Knees, one of the body’s most vital joints, are often neglected until discomfort sets in. Health experts warn that investing in knee care early can significantly improve long-term mobility and reduce the risk of serious conditions such as osteoarthritis.
Many people begin noticing signs of knee strain in their thirties. These range from stiffness on waking, to dull aches when the weather changes, to hesitation before crouching. While such issues are common among athletes and those with physically demanding jobs, factors like weight gain, autoimmune conditions, and genetics can also accelerate wear and tear.
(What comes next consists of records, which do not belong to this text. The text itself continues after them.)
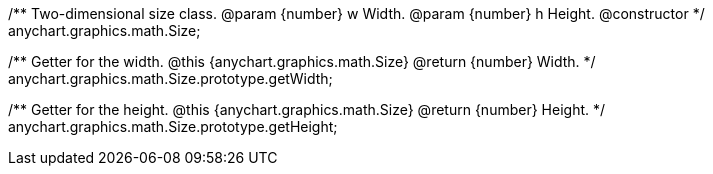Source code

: /**
 Two-dimensional size class.
 @param {number} w Width.
 @param {number} h Height.
 @constructor
 */
anychart.graphics.math.Size;

/**
 Getter for the width.
 @this {anychart.graphics.math.Size}
 @return {number} Width.
 */
anychart.graphics.math.Size.prototype.getWidth;

/**
 Getter for the height.
 @this {anychart.graphics.math.Size}
 @return {number} Height.
 */
anychart.graphics.math.Size.prototype.getHeight;

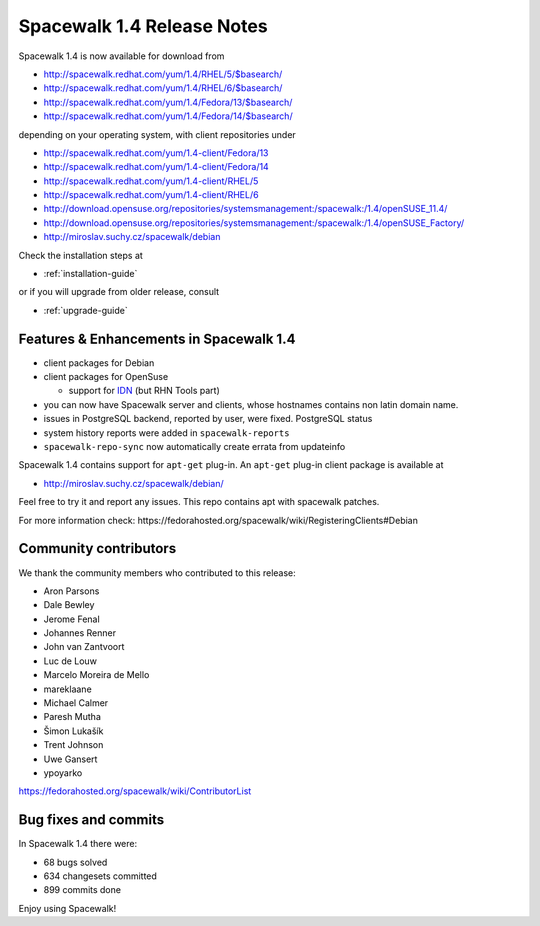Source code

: Spacewalk 1.4 Release Notes
===========================

Spacewalk 1.4 is now available for download from

* http://spacewalk.redhat.com/yum/1.4/RHEL/5/$basearch/
* http://spacewalk.redhat.com/yum/1.4/RHEL/6/$basearch/
* http://spacewalk.redhat.com/yum/1.4/Fedora/13/$basearch/
* http://spacewalk.redhat.com/yum/1.4/Fedora/14/$basearch/

depending on your operating system, with client repositories under

* http://spacewalk.redhat.com/yum/1.4-client/Fedora/13
* http://spacewalk.redhat.com/yum/1.4-client/Fedora/14
* http://spacewalk.redhat.com/yum/1.4-client/RHEL/5
* http://spacewalk.redhat.com/yum/1.4-client/RHEL/6
* http://download.opensuse.org/repositories/systemsmanagement:/spacewalk:/1.4/openSUSE_11.4/
* http://download.opensuse.org/repositories/systemsmanagement:/spacewalk:/1.4/openSUSE_Factory/
* http://miroslav.suchy.cz/spacewalk/debian

Check the installation steps at

* :ref:`installation-guide`

or if you will upgrade from older release, consult

* :ref:`upgrade-guide`

Features & Enhancements in Spacewalk 1.4
----------------------------------------

* client packages for Debian
* client packages for OpenSuse

  * support for `IDN <http://en.wikipedia.org/wiki/Internationalized_domain_name>`_ (but RHN Tools part)

* you can now have Spacewalk server and clients, whose hostnames contains non latin domain name.
* issues in PostgreSQL backend, reported by user, were fixed. ​PostgreSQL status
* system history reports were added in ``spacewalk-reports``
* ``spacewalk-repo-sync`` now automatically create errata from updateinfo

Spacewalk 1.4 contains support for ``apt-get`` plug-in. An ``apt-get`` plug-in client package is available at

* http://miroslav.suchy.cz/spacewalk/debian/

Feel free to try it and report any issues. This repo contains apt with spacewalk patches.

For more information check: ​https://fedorahosted.org/spacewalk/wiki/RegisteringClients#Debian

Community contributors
----------------------

We thank the community members who contributed to this release:

* Aron Parsons
* Dale Bewley
* Jerome Fenal
* Johannes Renner
* John van Zantvoort
* Luc de Louw
* Marcelo Moreira de Mello
* mareklaane
* Michael Calmer
* Paresh Mutha
* Šimon Lukašík
* Trent Johnson
* Uwe Gansert
* ypoyarko

https://fedorahosted.org/spacewalk/wiki/ContributorList

Bug fixes and commits
---------------------

In Spacewalk 1.4 there were:

* 68 bugs solved
* 634 changesets committed
* 899 commits done

Enjoy using Spacewalk!
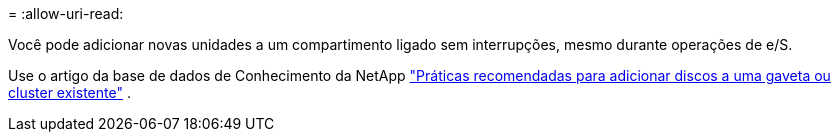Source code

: = 
:allow-uri-read: 


Você pode adicionar novas unidades a um compartimento ligado sem interrupções, mesmo durante operações de e/S.

Use o artigo da base de dados de Conhecimento da NetApp https://kb.netapp.com/on-prem/ontap/OHW/OHW-KBs/Best_practices_for_adding_disks_to_an_existing_shelf_or_cluster["Práticas recomendadas para adicionar discos a uma gaveta ou cluster existente"^] .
“The knee is one of the most complex joints in the entire body,” said Dr. Anikar Chhabra, an orthopaedic surgeon and chair of sports medicine at the Mayo Clinic in Phoenix. “It bears the full load of our body weight with every step we take.” Walking alone exerts a force equal to one and a half times body weight on the knees, making them especially vulnerable over time.
According to research, knee pain is the second most common musculoskeletal complaint after back pain among older adults, often reducing both mobility and quality of life. Experts emphasize that preventive measures, especially strengthening the muscles around the knee, can reduce stress on the joint and protect against long-term damage.
The knee relies on four major muscle groups for support: the hamstrings, gluteal muscles, quadriceps, and calves. When these muscles function well together, they provide stability and absorb shock. Weakness in these areas increases strain on the joint and can lead to pain. Strengthening exercises targeting these muscles can slow or prevent cartilage degeneration, delaying the onset of osteoarthritis and reducing the likelihood of knee replacement surgery.
Exercise also stimulates the production of synovial fluid, a substance that lubricates cartilage, decreases stiffness, and reduces inflammation. Dr. Alexis Colvin, a professor of orthopaedic surgery at the Icahn School of Medicine at Mount Sinai, explained: “Exercise helps with lubricating the cartilage surface, which keeps the joint healthier for longer.”
Beyond protecting cartilage, knee-focused workouts can strengthen surrounding bones, lowering the risk of osteoporosis in later life. They also improve proprioception – the body’s awareness of joint position – which is vital for balance and fall prevention in older adults.
Experts recommend that people begin knee-strengthening routines by their thirties, when muscle mass and bone density begin to decline. For athletes, exercises started in adolescence have been shown to reduce injury risks significantly.
Chhabra suggests dedicating 15 minutes, three to four times a week, to knee exercises that require no specialized equipment. Starting with two sets of 10 repetitions per movement, under guidance from a physiotherapist or strength coach, can provide lasting benefits.
As knee issues remain widespread among aging populations, specialists agree on one point: it is never too early to protect these crucial joints. A few minutes of consistent exercise today may safeguard independence and mobility decades down the line.